According to associate professor Kathleen Fitzgerald, who began teaching at UNC-Chapel Hill in 2018, APPLES Service-Learning classes provide students the opportunity to “understand the world beyond just the books they’re reading,” challenging students to “make a conscious link between what they’re reading and what they’re doing.”
In addition to learning about social issues during classroom instruction, students in Fitzgerald’s service-learning course, Sociology 273: Social and Economic Justice, complete 30 hours of community service each semester. They volunteer with a variety of community partners, such as food pantries, tutoring initiatives, domestic violence shelters and many more.
Fitzgerald’s curriculum — both the academic and the experiential — emphasizes justice over charity.
“Service is really how you build compassion. I can give anyone a book about economic inequality and poverty, but nothing will hit home quite the same until you meet the people experiencing the struggles,” she said.
Blake Swanner, a former service-learning student who volunteered with the Durham Public Schools Hub Farm, said, “The APPLES program and SOCI 273 taught me that community service isn’t about working for your community, it’s about working with your community. Service is about coming together and creating change.”
Fitzgerald said the value of combining service with learning is that students understand larger structural aspects of inequality.
“Instead of just thinking about charity and how they can step in to help, they’re challenged to think about how we can fix the problem at hand––that’s the end goal,” she said.
According to Fitzgerald, students are often surprised to hear of the inequalities facing people within their own state and community. She shared that students from positions of privilege often begin her class as subscribers to society’s stigmatization of social issues like poverty, but they later interrogate and reshape those beliefs.
“Students’ perspectives are often changed by the discussions in our course: They begin to think about needs differently. Instead of seeing them as a result of individual ineptitude, these students learn to recognize the structural obstacles to people meeting all of their needs.”
As the COVID-19 pandemic heightened community needs, students in Fitzgerald’s spring 2021 service-learning course were in a unique position to “see first-hand how dramatically many peoples’ lives were altered.”
While taking the course remotely, many students had to get creative with their volunteering. While some assisted with research for an eviction lab at Princeton, others served as virtual tutors.
Some students were able to complete in-person service with community partners whose work could be done with social distancing and masks, such as the Durham Community Food Pantry.
According to Fitzgerald, community partners were more grateful than ever for the students’ help during the pandemic. Swanner, who took the course in 2021, shared that the appreciation expressed by those at the Hub Farm was “overwhelming in the best possible way.”

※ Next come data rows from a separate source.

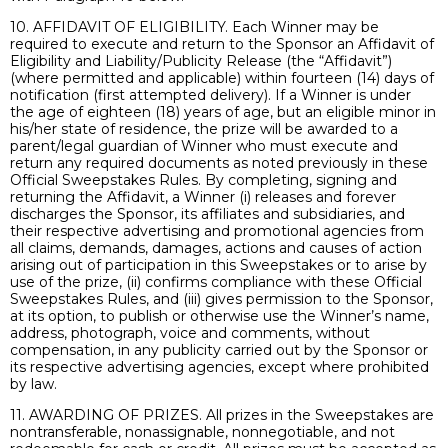
10. AFFIDAVIT OF ELIGIBILITY. Each Winner may be
required to execute and return to the Sponsor an Affidavit of
Eligibility and Liability/Publicity Release (the “Affidavit”)
(where permitted and applicable) within fourteen (14) days of
notification (first attempted delivery). If a Winner is under
the age of eighteen (18) years of age, but an eligible minor in
his/her state of residence, the prize will be awarded to a
parent/legal guardian of Winner who must execute and
return any required documents as noted previously in these
Official Sweepstakes Rules. By completing, signing and
returning the Affidavit, a Winner (i) releases and forever
discharges the Sponsor, its affiliates and subsidiaries, and
their respective advertising and promotional agencies from
all claims, demands, damages, actions and causes of action
arising out of participation in this Sweepstakes or to arise by
use of the prize, (ii) confirms compliance with these Official
Sweepstakes Rules, and (iii) gives permission to the Sponsor,
at its option, to publish or otherwise use the Winner’s name,
address, photograph, voice and comments, without
compensation, in any publicity carried out by the Sponsor or
its respective advertising agencies, except where prohibited
by law.
11. AWARDING OF PRIZES. All prizes in the Sweepstakes are
nontransferable, nonassignable, nonnegotiable, and not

Like all APPLES courses, Sociology 273 places a strong emphasis on reflection. Fitzgerald shared that the most rewarding part of her role is reading students’ end-of-semester reflection papers, which are an opportunity for her to see how much each student has grown throughout the course.
“One of the things I focus on in my class is that empathy is not innate––it has to be nurtured. By engaging in service, you help build up that part of yourself and learn to care about your fellow human, which I think is pretty fundamental,” Fitzgerald shared.